Architect captures Bandra in a few strokes

Jul 30, 2014, 08:56 IST | Fiona Fernandez

Architect Savio Lobo's title, Bandra By Hand, pays a unique tribute to the suburb. By using line drawings, he defines the area's rich, diverse character, from its Portuguese-styled villas and churches to its schools and other charming sites

“Main line mar raha hoon” would be architect Savio Lobo’s practical reply when puzzled passers-by would ask him, “Kya kar rahe ho?” This, after noticing him positioned outside a Portuguese-styled bungalow or a chapel tucked in a bylane in Bandra, while sketching one of the 100 images meant for his book.

Constructed first in 1858 as a chapel on the hill, St Anne’s Church as it is known today, was rebuilt in 1939. Sketch COURTESY/SAVIO LOBO, ARCHITECT

This was one of the many anecdotes that Lobo regaled audiences with on a rainy Sunday evening at the release of his stylish coffee table book of line drawings, Bandra By Hand: Drawing Attention.

Savio Lobo
Savio Lobo believes that the profession of architecture must be seen as far more than private practice, influencing and caring for all aspects of the environment we live in. PIC/EMMANUAL KARBHARI

The meticulous author combed the neighbourhood for its structures and landmarks, and was able to win over countless people who opened their homes to ensure that this stunning ode was fructified. As he writes in the book, the buildings of Bandra showcase a distinctive architectural character in the form of its internal and external verandahs, staircases, terraces and balconies. The intent has been to draw attention to this fine mix of design through line and word. Excerpts from an interview with the young architect:

bandra by hand

Q. Tell us a bit about your book of line drawings, Bandra By Hand.
A. This book was meant to be a service, in many ways: To highlight and remind others that what we are losing out on is an entire generation of wonderful structures. This process took a little over a year and consists of over 100 sketches. I interviewed over 200 people, and clicked thousands of photographs for my research. I would sketch early each morning, and attend my architectural practice during the remaining part of the day. I would always approach each location with the understanding that I might not be able to return to the site, and hence had to give it my best.

Q. Why did you select Bandra for this unique project?
A. Bandra had its own identity, and had its own municipality even before Independence. It was a charming area, and covered a huge territory at one point. No other area  in Mumbai boasts of such diversity.

Q. This project would have involved plenty of challenges by way of securing permissions from owners of homes and private properties. How did you manage it?
A. It all comes down to protocol. It’s important to talk to people before beginning any such venture.

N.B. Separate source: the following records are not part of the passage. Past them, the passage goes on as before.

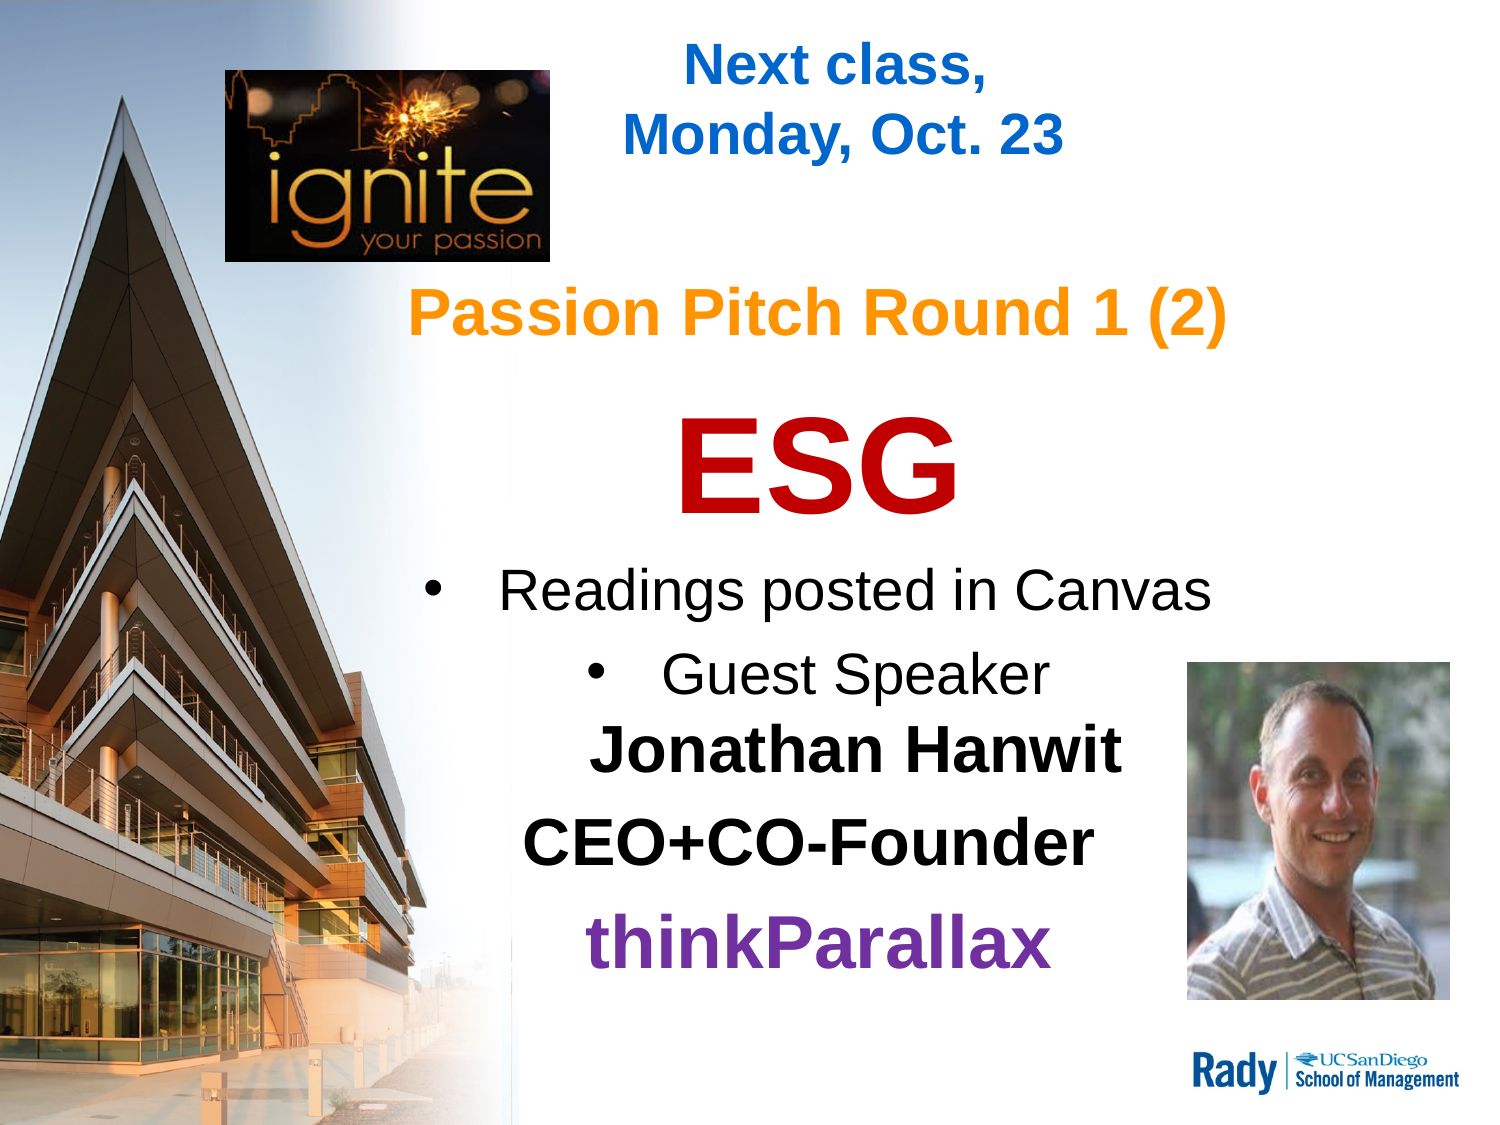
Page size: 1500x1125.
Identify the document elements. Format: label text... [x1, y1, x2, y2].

picture [1187, 1044, 1463, 1101]
subtitle Passion Pitch Round 1 (2) ESG Readings posted in Canvas Guest Speaker Jonathan Hanwit CEO+CO-Founder thinkParallax [137, 187, 1500, 1013]
title Next class, Monday, Oct. 23 [274, 0, 1413, 187]
picture [1187, 662, 1451, 1001]
picture [0, 0, 551, 1125]
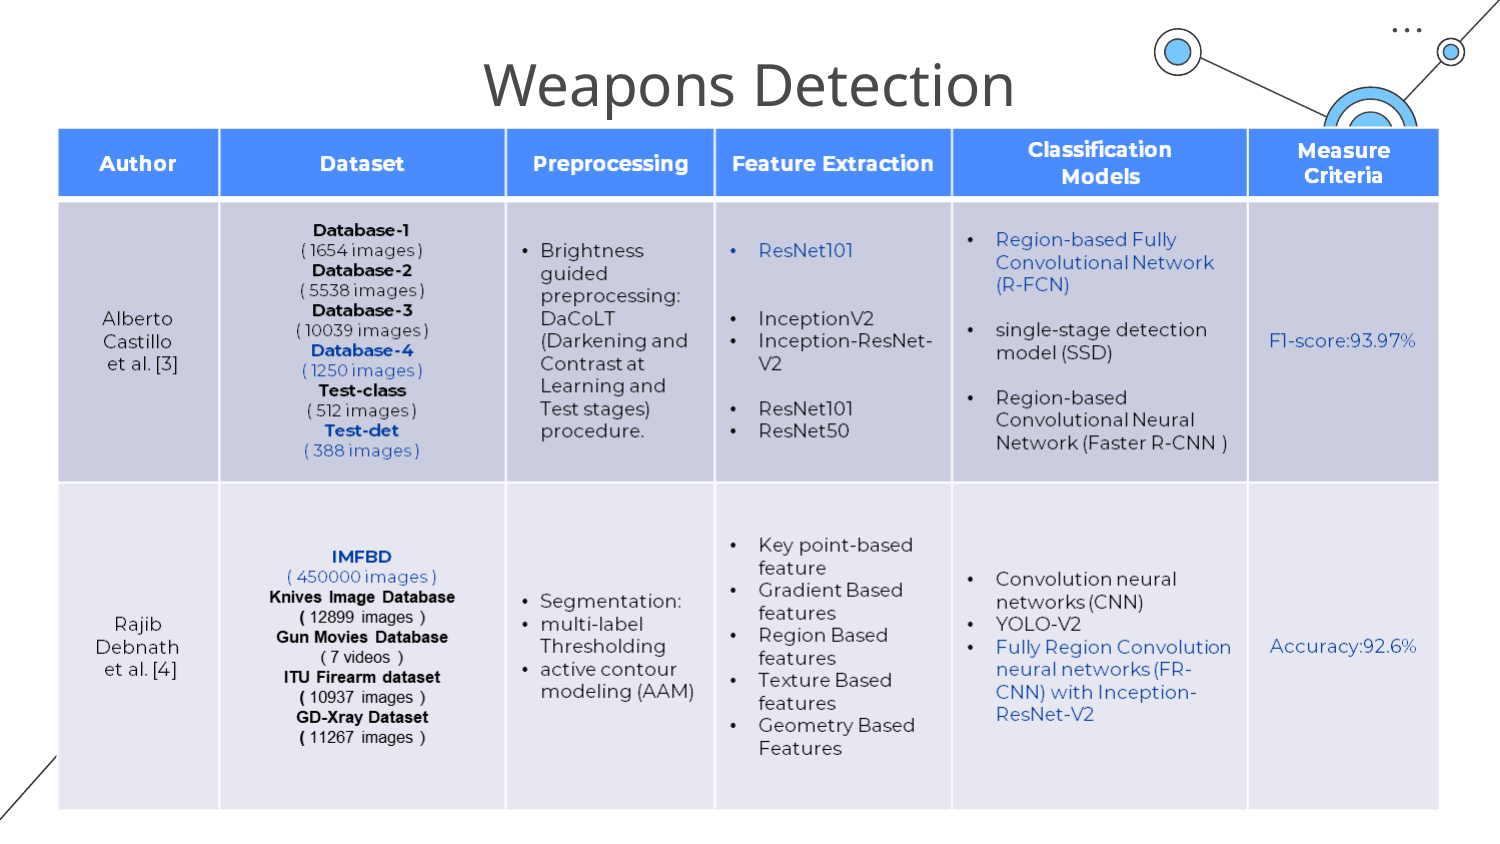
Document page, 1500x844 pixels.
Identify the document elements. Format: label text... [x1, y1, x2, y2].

title Weapons Detection [118, 33, 1382, 125]
picture [56, 126, 1444, 814]
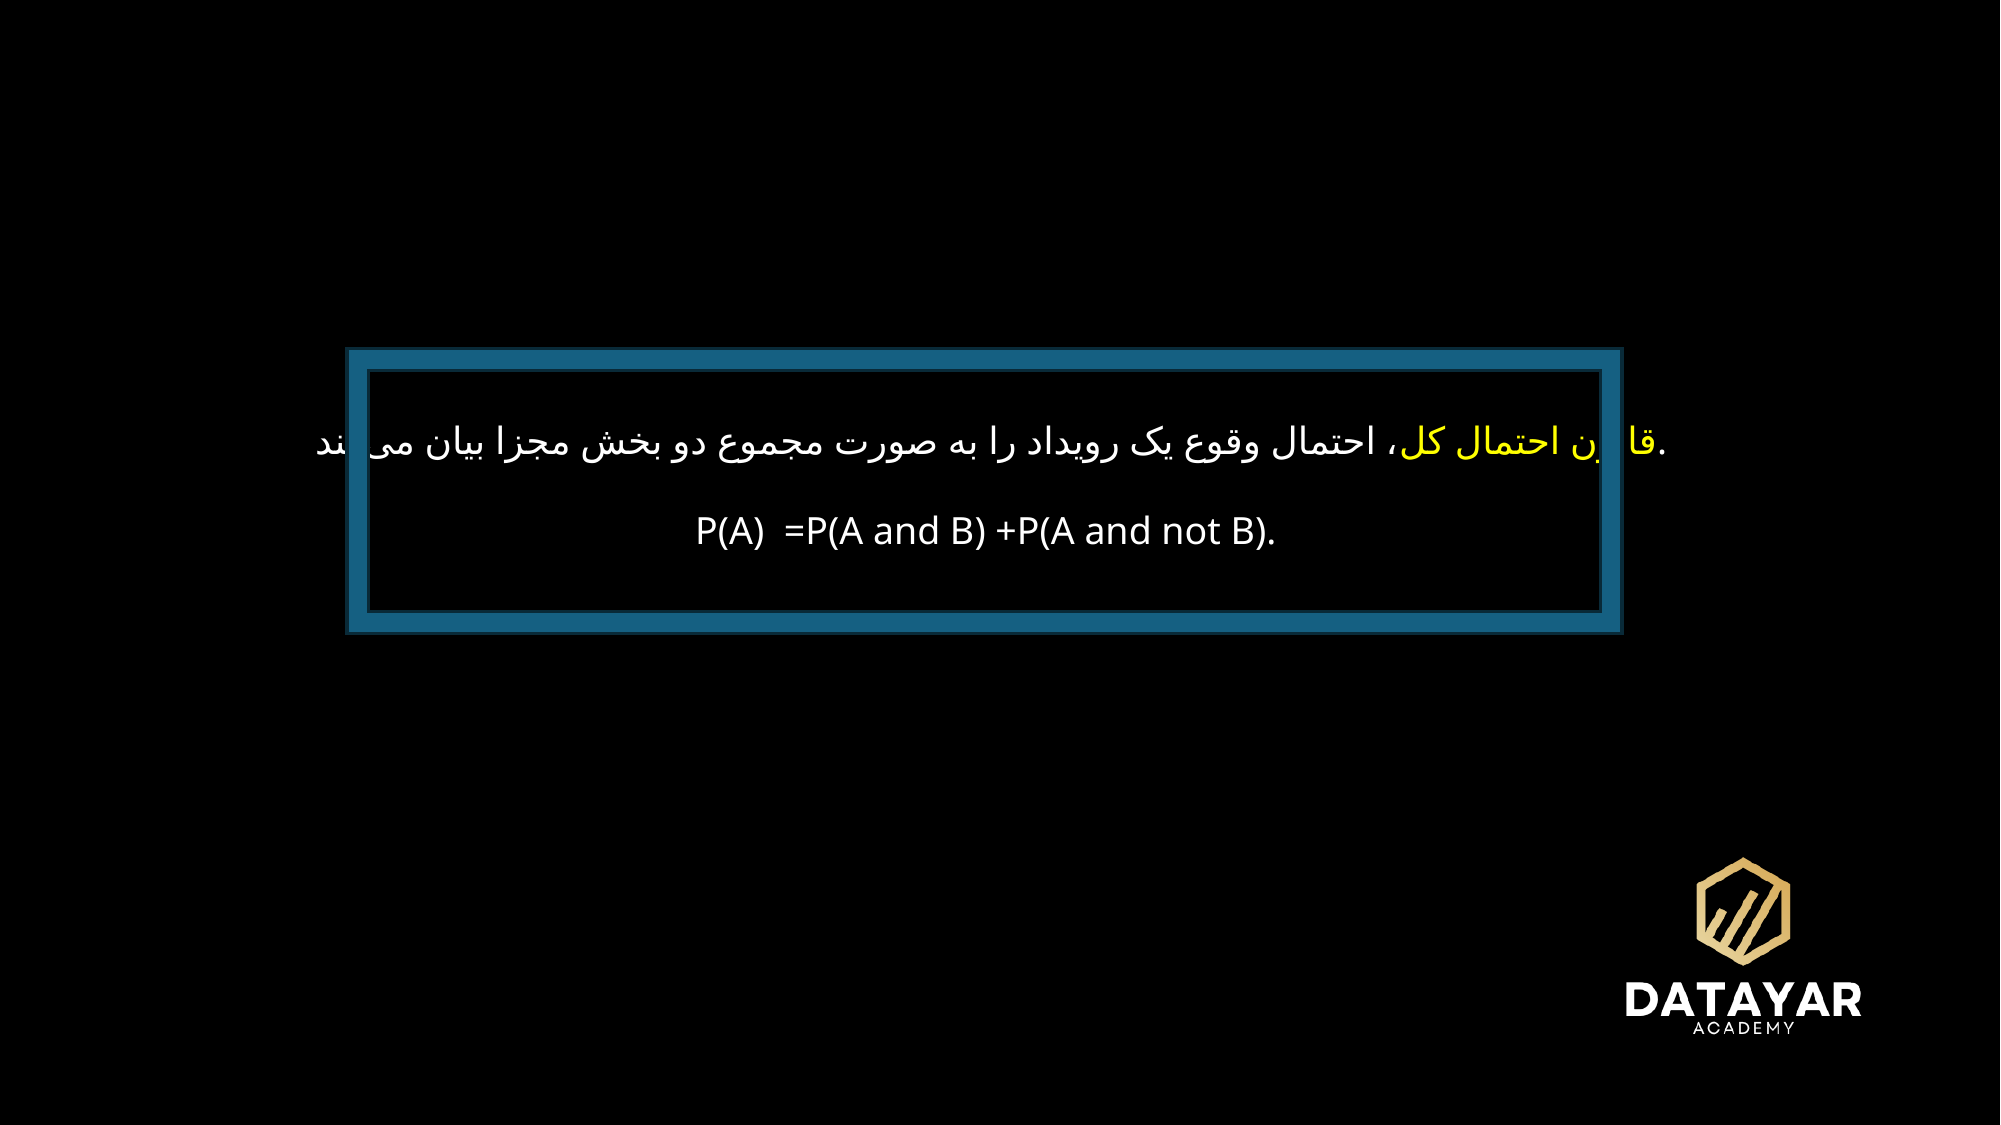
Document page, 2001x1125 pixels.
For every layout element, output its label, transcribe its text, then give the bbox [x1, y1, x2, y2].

People should not get offended; after all, we are invading their privacy and space. The entire process had to be conducted in the most ethical manner possible. It was an uphill task to make them comprehend the vision for this project.

Q. Were you happy with the final product?
A. I was delighted. My wife, Gina — who designed the book — and I had set ourselves a deadline for this title, and we were able to achieve it. By self-publishing it, we had total control over its content, could ensure high quality and follow strict parameters without external interference. Gina played a huge role in the final product. It’s been an equal partnership. This book wouldn’t have been possible without her input.

Q. Darryl D’Monte mentioned in your book’s foreword that you wrote a series on the city called The Far Pavilions in mid-day. Tell our readers about that experience.
A. 25 years back, mid-day had commissioned me to do a series on the lesser-known yet prominent buildings of Mumbai. For a little over a year, on the first Friday of every month, my sketches with accompanying write-ups appeared in the newspaper. These ranged from buildings, like libraries and mansions and covered sites from Colaba to Opera House. These weren’t necessarily protected buildings but important landmarks of the city.

Kekee Manzil: The entrance to this edifice is magnificent, to the accompaniment of balusters that form polygonal balustrades that support stone coping as one ascends the flight of marble steps. This building was designed for the present family’s father; construction began in 1917, and it was completed in 1920.

Kekee Manzil

This elaborately designed stone facade, with narrow projecting balconies, adorned with fine wrought iron railings, has braved the elements for almost a century. A labyrinth fret is positioned beneath the cornices at every floor externally. The ground plus two storeyed residence is internally connected by a timber geometrical staircase.

St Stephen's Church: Located almost on top of Mount Mary’s Hill, this church was opened for worship on December 26, 1853, and continues to serve the faithful. Apart from a simple facade, its interior is a delight, consisting of beautiful stained glass windows depicting the martyrdom of St Stephen, finely decorated pews, lectern, altar rail and pulpit.


It has a hammer beam roof supported on timber trusses. The church’s apex is the bell-cot and is located above the main entrance which faces due west.

Charlotte Ville: This residence was built in 1925. It is a ground plus one storeyed structure and is sited in a compound with plenty of greens space.

It has an external staircase that allows for independent access to the floor above. The first floor has a pitched roof.